Federal court allows NYSDFS lawsuit against OCC FinTech charter to proceed, raising further questions about the charter’s viability.
In a May 2 order, US District Court Judge Victor Marrero rejected the Office of the Comptroller of the Currency’s (OCC’s) recent motion to dismiss the New York State Department of Financial Services’ (NYSDFS’) new lawsuit challenging the OCC’s FinTech charter, and by doing so, may have put the charter in limbo for the foreseeable future.
As detailed in this previous commentary, the NYSDFS’ then-Superintendent Maria T. Vullo sued the OCC and then-Acting Comptroller Keith Norieka in response to the OCC’s 2016 White Paper — “Exploring Special Purpose National Bank Charters for Fintech Companies.” Superintendent Vullo and the NYSDFS alleged that granting the proposed charter was outside the scope of the OCC’s statutory authority and would be harmful to the US financial system. The suit, however, was dismissed, primarily on the grounds that it was premature given the OCC had not yet taken any official action on the chartering process (i.e., the OCC had only released the White Paper). Following the dismissal of the NYSDFS suit, as well as the dismissal of a similar suit brought by the Conference of State Bank Supervisors, the OCC issued a policy statement in July 2018 announcing that it would begin accepting applications for special purpose national bank (SPNB) charters for non-depository FinTech companies. In the wake of this more formal movement on the FinTech charter, Superintendent Vullo again sued the OCC and the new Comptroller, Joseph Otting, in September 2018, seeking to block the OCC from taking further action to implement the chartering process. The OCC moved to dismiss the new NYSDFS suit, arguing that the claims were still premature because the OCC had not yet received — let alone approved — any FinTech charter applications.
Nonetheless, in allowing the new NYSDFS suit to go forward, Judge Marrero found that the OCC indicated a “clear expectation of issuing SPNB charters,” and that the NYSDFS has sufficiently alleged “at least some demand for, and interest in, such charters.” Accordingly, the NYSDFS demonstrated that there is now a “substantial risk that the harm will occur” — specifically, (1) New York citizens will lose “critical financial protections” that the dual banking system and state regulatory oversight affords, and (2) the NYSDFS will be deprived of future revenue in connection with assessments it levies upon New York State licensed institutions.
Judge Marrero’s order is certainly a significant setback for the OCC and for supporters of the FinTech charter.
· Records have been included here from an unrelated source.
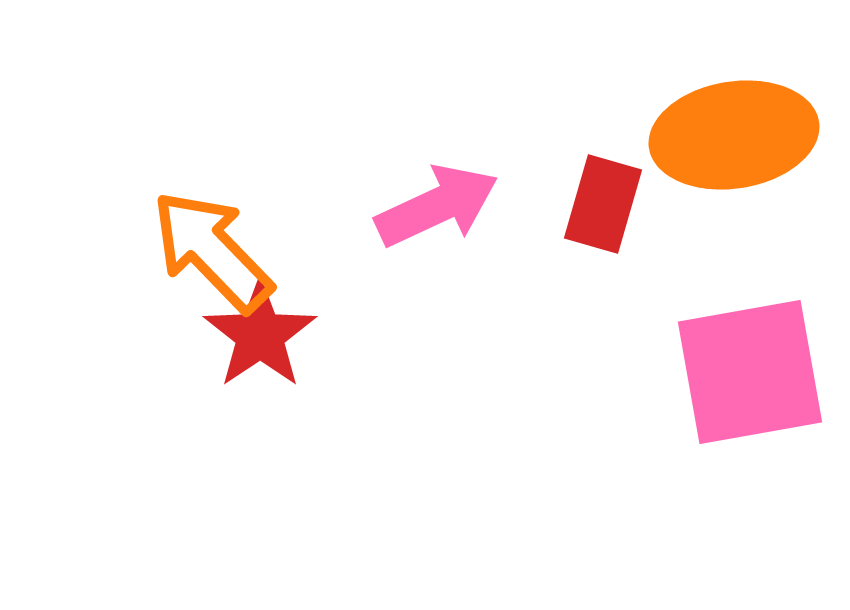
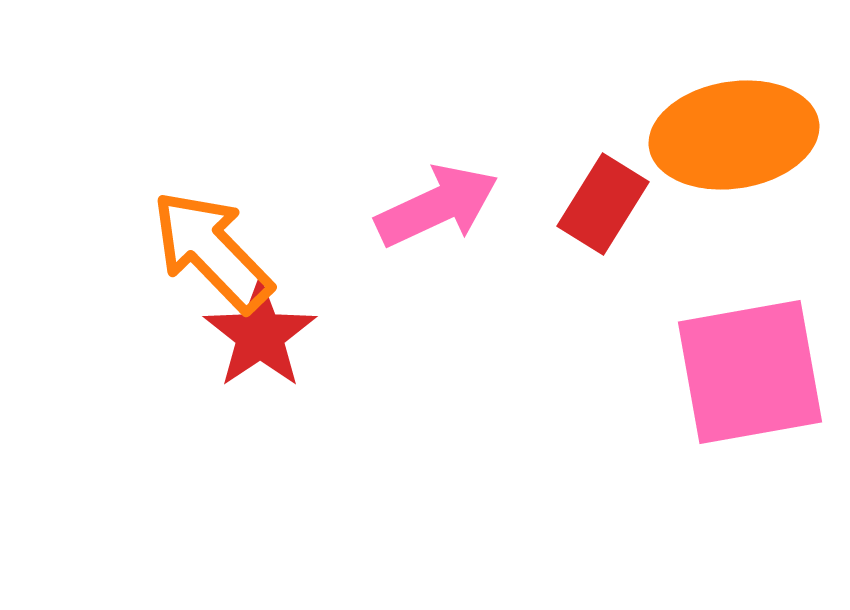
red rectangle: rotated 16 degrees clockwise
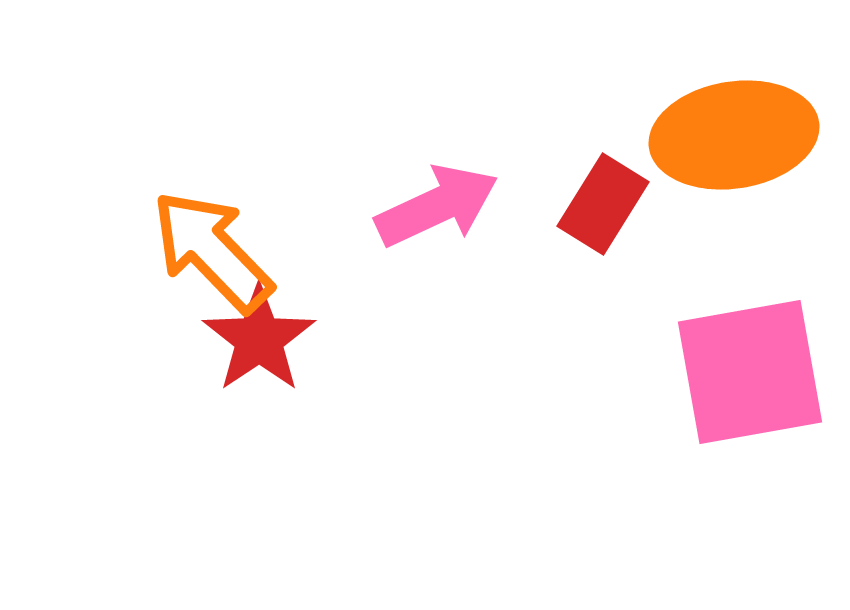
red star: moved 1 px left, 4 px down
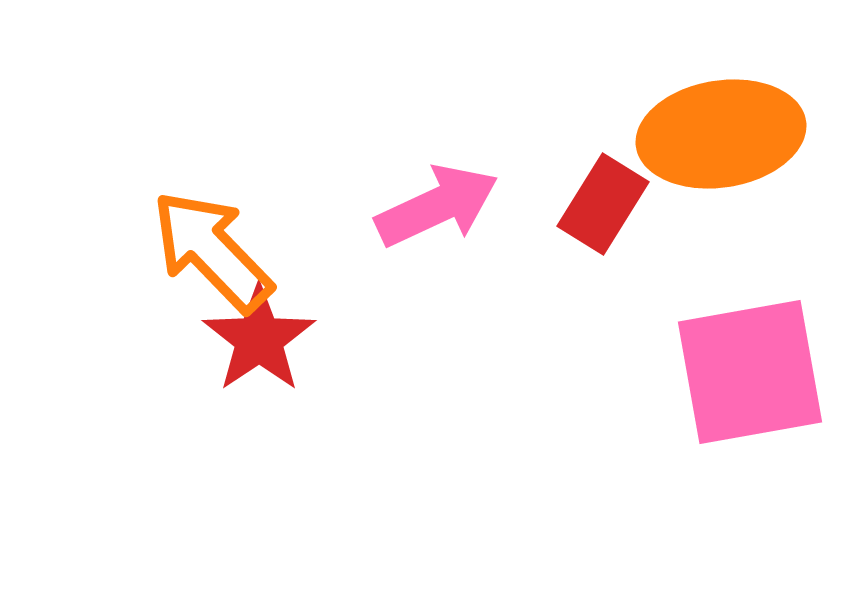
orange ellipse: moved 13 px left, 1 px up
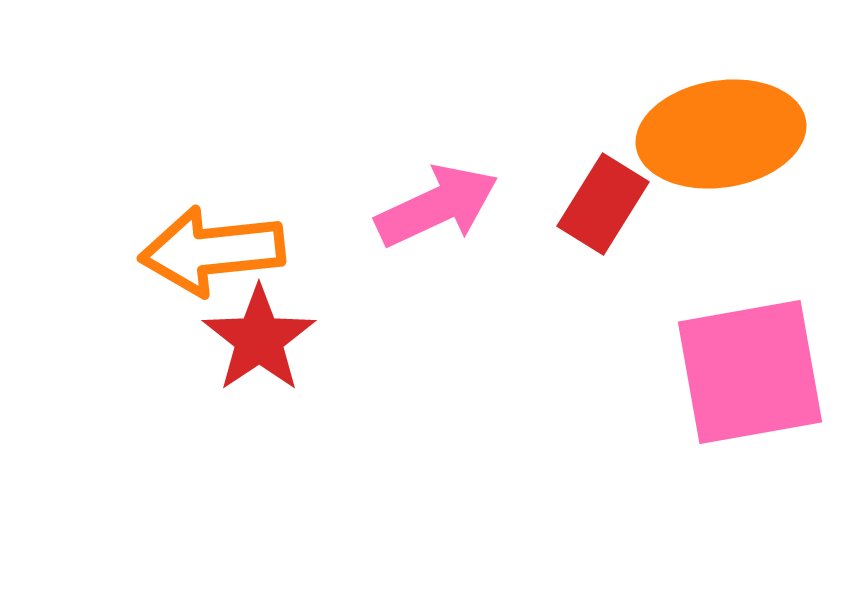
orange arrow: rotated 52 degrees counterclockwise
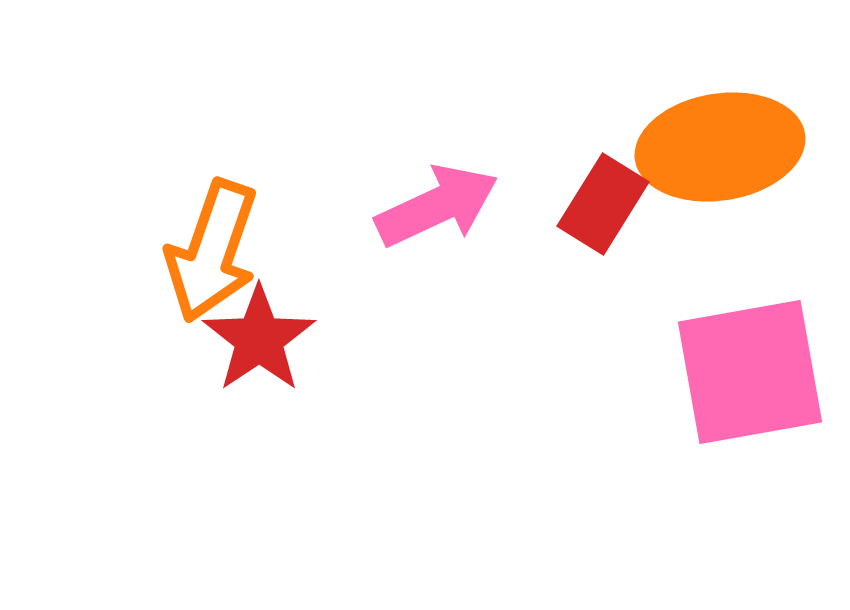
orange ellipse: moved 1 px left, 13 px down
orange arrow: rotated 65 degrees counterclockwise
The OCC already faced a significant challenge in terms of practical utility of the FinTech charter, as FinTech companies grapple with important questions and issues when evaluating whether the FinTech charter would provide a viable long-term regulatory approach. While a few FinTech companies have publicly announced their charter applications or their desire to begin the chartering process, none have actually completed the arduous and time-consuming process. In addition, several FinTech companies recently announced their intention to pursue a full national bank charter, forgoing the FinTech charter altogether. Now, in addition to all of the other factors FinTech companies must weigh in choosing whether to pursue a FinTech charter, they must also consider litigation risk, as resolving the NYSDFS’ pending lawsuit will take time and the status of the FinTech charter will remain in question until the lawsuit is completed.
So, to charter or not to charter? Given the growing uncertainty on various fronts, companies are unlikely to pursue FinTech charters at this point, particularly as other viable alternatives — such as obtaining the appropriate state licenses (i.e., money transmitter licenses or lending licenses) or entering into partnerships with banks or other licensed entities — are becoming increasingly common and the implementation process is becoming more efficient.